The street parallels the beach and is lined with many high end shops. After several blocks we had seen enough and headed back glad that we were staying in a quieter area.  

On the night before Patrick and Ryne flew home we had tickets for a luau.  There were several that had good reviews, but I had opted for the Paradise Cove Luau because it was walking distance from the condo.  It seemed appropriate that as we went through the entrance we were given a Mai Tai as well as an orchid lei.

Then once inside we were shown to our seats for dinner and the show and then we had an hour or so to wander around the grounds right along a beautiful beach watching and/or participating in various activities including spear throwing, canoe rides,and  lei making. And of course there was the ubiquitous gift shop. Finally we were called to the imu ceremony where the roast pig was unveiled just as the sun was setting in front of us.
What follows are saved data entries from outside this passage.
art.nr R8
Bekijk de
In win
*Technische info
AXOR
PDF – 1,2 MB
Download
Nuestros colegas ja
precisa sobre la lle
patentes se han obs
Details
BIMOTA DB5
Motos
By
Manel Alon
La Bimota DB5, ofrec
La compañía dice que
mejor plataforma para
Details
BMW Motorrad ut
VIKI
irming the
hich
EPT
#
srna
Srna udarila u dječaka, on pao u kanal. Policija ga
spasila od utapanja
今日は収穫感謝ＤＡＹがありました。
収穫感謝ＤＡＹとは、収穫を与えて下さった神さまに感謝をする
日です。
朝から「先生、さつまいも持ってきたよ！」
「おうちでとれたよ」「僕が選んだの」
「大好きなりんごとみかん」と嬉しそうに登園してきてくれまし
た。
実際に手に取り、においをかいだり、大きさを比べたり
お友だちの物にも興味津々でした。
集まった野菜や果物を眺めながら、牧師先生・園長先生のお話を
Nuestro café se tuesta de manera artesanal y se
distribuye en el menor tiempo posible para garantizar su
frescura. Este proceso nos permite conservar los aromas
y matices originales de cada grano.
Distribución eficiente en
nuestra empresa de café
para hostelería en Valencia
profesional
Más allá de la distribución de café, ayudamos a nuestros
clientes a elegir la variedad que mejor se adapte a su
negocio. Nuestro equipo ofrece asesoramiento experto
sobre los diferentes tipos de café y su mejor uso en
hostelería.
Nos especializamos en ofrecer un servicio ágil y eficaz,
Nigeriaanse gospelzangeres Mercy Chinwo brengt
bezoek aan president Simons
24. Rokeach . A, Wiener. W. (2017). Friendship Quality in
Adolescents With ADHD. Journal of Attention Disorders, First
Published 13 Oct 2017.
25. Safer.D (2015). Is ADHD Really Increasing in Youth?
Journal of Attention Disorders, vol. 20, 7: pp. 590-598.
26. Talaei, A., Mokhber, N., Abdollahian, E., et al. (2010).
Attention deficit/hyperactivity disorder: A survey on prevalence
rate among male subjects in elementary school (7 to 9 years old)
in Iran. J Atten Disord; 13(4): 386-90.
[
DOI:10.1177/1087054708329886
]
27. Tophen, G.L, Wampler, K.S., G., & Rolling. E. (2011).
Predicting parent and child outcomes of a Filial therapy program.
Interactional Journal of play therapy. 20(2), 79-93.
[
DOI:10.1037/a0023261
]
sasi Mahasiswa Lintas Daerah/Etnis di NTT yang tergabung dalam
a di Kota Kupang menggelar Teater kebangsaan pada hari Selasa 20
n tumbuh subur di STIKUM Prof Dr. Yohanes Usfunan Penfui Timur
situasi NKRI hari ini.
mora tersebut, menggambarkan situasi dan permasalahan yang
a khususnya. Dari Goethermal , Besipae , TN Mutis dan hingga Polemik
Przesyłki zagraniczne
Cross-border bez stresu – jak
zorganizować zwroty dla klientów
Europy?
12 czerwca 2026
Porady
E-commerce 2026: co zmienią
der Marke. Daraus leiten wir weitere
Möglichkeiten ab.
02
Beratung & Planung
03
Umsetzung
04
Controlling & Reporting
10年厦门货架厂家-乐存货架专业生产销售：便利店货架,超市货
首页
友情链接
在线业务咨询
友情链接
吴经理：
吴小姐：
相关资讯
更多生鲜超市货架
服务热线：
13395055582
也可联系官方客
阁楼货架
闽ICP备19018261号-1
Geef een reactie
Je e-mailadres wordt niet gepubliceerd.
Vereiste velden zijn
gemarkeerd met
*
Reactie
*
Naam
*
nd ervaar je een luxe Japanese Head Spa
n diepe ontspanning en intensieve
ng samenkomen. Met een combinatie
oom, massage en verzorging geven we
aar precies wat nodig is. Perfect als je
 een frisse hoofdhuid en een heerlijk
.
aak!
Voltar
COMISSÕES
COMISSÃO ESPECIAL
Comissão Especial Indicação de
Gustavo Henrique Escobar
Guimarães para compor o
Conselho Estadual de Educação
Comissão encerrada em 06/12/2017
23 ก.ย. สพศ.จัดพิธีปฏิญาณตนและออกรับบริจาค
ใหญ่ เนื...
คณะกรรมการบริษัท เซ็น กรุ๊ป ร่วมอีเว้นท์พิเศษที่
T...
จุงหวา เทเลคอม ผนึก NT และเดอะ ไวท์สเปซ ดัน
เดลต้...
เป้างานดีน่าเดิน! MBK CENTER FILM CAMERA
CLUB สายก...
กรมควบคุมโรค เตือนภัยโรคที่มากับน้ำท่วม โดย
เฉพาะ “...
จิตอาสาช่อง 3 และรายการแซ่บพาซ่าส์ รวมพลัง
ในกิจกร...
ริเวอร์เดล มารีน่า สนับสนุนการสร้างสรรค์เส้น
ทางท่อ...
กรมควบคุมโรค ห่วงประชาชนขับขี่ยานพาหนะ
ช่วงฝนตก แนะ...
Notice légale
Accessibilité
We moved to our seats and then on to the buffet. Yummy! And it was amazingly efficient! After dinner the show with lots of dancing and Hawaiian music began. The fire dances were definitely the high point for me.

Patrick and Ryne didn’t fly out until late Saturday and we were leaving the next day so we had plenty of time to pack and then spend one last afternoon at the beach.  After dinner they took the rental car back for us on their way to fly out so that on Sunday all we had to do was get ourselves to the airport. Just as we arrived at the airport late Sunday morning, Patrick texted they were home.  Several hours later we touched down in Seattle. Now it all seems like a magical dream! Definitely a state we want to return to, maybe even annually if we can afford it! It was our 50th state to visit but it sure seems like we saved the best for last!